DOCUMENT SEGMENT
···

This support is not restricted to peace time only. During the 1973 War,
besides logistics support, Israel benefited immensely from the satellite
intelligence gathering of US spy satellites. This single factor had tilted
the balance in favour of Israel.
Pakistan and India fought two wars in 1965 and 1971 with both the conflicts ending within three weeks. By contrast Iran-Iraq war lasted for nearly a decade. While air power was applied in all these conflicts, the historical verdict is that the role of air power was peripheral and it did not effectively influence the outcome of the conflicts. In the 1965 Pakistan-India conflict, Pakistan Air Force did enjoy the upper hand in air combat and had created a degree of favourable air situation over the battlefront, but neither side could establish total air superiority. Air power was largely restricted to ground support and the air war came to an early halt because of shortage of spares and weapons as a result of the imposition of international embargo. In 1971, India did achieve air supremacy in the Eastern Wing against an adversary whom it outnumbered by a ratio of over 12 to 1 and it took three days to achieve what a more efficient Air Force could have achieved in a single day. Given the disparity between Indian and Pakistani Forces in East Pakistan and the near hopeless political environment being faced by the latter, military defeat for them was inevitable, the contribution of Indian air power in the sector notwithstanding.

···

DATA PROVIDED
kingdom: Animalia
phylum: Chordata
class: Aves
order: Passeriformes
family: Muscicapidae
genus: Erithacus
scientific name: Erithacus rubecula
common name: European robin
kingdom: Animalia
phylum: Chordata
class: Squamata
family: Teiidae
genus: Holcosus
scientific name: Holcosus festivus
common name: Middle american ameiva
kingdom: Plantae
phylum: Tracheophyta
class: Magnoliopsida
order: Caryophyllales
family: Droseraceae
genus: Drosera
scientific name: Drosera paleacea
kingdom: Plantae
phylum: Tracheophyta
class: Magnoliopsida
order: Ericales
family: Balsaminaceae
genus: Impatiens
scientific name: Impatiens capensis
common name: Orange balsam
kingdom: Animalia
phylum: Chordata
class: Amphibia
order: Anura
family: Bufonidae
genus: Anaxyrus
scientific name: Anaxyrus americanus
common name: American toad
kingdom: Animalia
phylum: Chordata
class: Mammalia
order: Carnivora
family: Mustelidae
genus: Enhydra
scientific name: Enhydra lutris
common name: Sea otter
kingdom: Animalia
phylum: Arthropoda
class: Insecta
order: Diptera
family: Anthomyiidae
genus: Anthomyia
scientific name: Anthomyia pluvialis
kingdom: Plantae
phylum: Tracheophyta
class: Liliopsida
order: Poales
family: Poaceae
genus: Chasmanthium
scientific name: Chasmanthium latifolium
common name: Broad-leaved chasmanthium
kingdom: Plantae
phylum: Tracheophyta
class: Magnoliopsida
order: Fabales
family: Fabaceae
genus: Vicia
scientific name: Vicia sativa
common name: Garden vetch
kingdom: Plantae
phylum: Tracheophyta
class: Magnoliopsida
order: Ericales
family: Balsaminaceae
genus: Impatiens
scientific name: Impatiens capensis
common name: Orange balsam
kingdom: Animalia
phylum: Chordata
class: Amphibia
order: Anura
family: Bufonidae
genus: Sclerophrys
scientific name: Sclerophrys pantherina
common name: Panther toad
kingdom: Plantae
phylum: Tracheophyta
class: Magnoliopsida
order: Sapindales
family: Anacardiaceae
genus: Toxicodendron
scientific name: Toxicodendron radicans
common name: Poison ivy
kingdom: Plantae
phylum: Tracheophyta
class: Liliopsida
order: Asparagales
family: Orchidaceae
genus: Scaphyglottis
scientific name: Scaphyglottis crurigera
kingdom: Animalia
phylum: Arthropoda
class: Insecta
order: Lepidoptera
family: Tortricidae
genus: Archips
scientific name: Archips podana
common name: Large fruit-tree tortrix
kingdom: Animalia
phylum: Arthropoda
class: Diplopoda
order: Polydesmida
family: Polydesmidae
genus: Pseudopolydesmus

···

INSTRUCTIONS
**A.** In the air power passage, how many days did India take to achieve air supremacy in the Eastern Wing in 1971?
**B.** In the records, take everything from the line containing "genus: Holcosus" down to the line containing "genus: Chasmanthium" and change "common name" to "vernacular name" throughout. Return only those lines, otherwise unchanged.

SOLUTIONS FOR EACH TASK
**A.** Three days.

**B.**
genus: Holcosus
scientific name: Holcosus festivus
vernacular name: Middle american ameiva
kingdom: Plantae
phylum: Tracheophyta
class: Magnoliopsida
order: Caryophyllales
family: Droseraceae
genus: Drosera
scientific name: Drosera paleacea
kingdom: Plantae
phylum: Tracheophyta
class: Magnoliopsida
order: Ericales
family: Balsaminaceae
genus: Impatiens
scientific name: Impatiens capensis
vernacular name: Orange balsam
kingdom: Animalia
phylum: Chordata
class: Amphibia
order: Anura
family: Bufonidae
genus: Anaxyrus
scientific name: Anaxyrus americanus
vernacular name: American toad
kingdom: Animalia
phylum: Chordata
class: Mammalia
order: Carnivora
family: Mustelidae
genus: Enhydra
scientific name: Enhydra lutris
vernacular name: Sea otter
kingdom: Animalia
phylum: Arthropoda
class: Insecta
order: Diptera
family: Anthomyiidae
genus: Anthomyia
scientific name: Anthomyia pluvialis
kingdom: Plantae
phylum: Tracheophyta
class: Liliopsida
order: Poales
family: Poaceae
genus: Chasmanthium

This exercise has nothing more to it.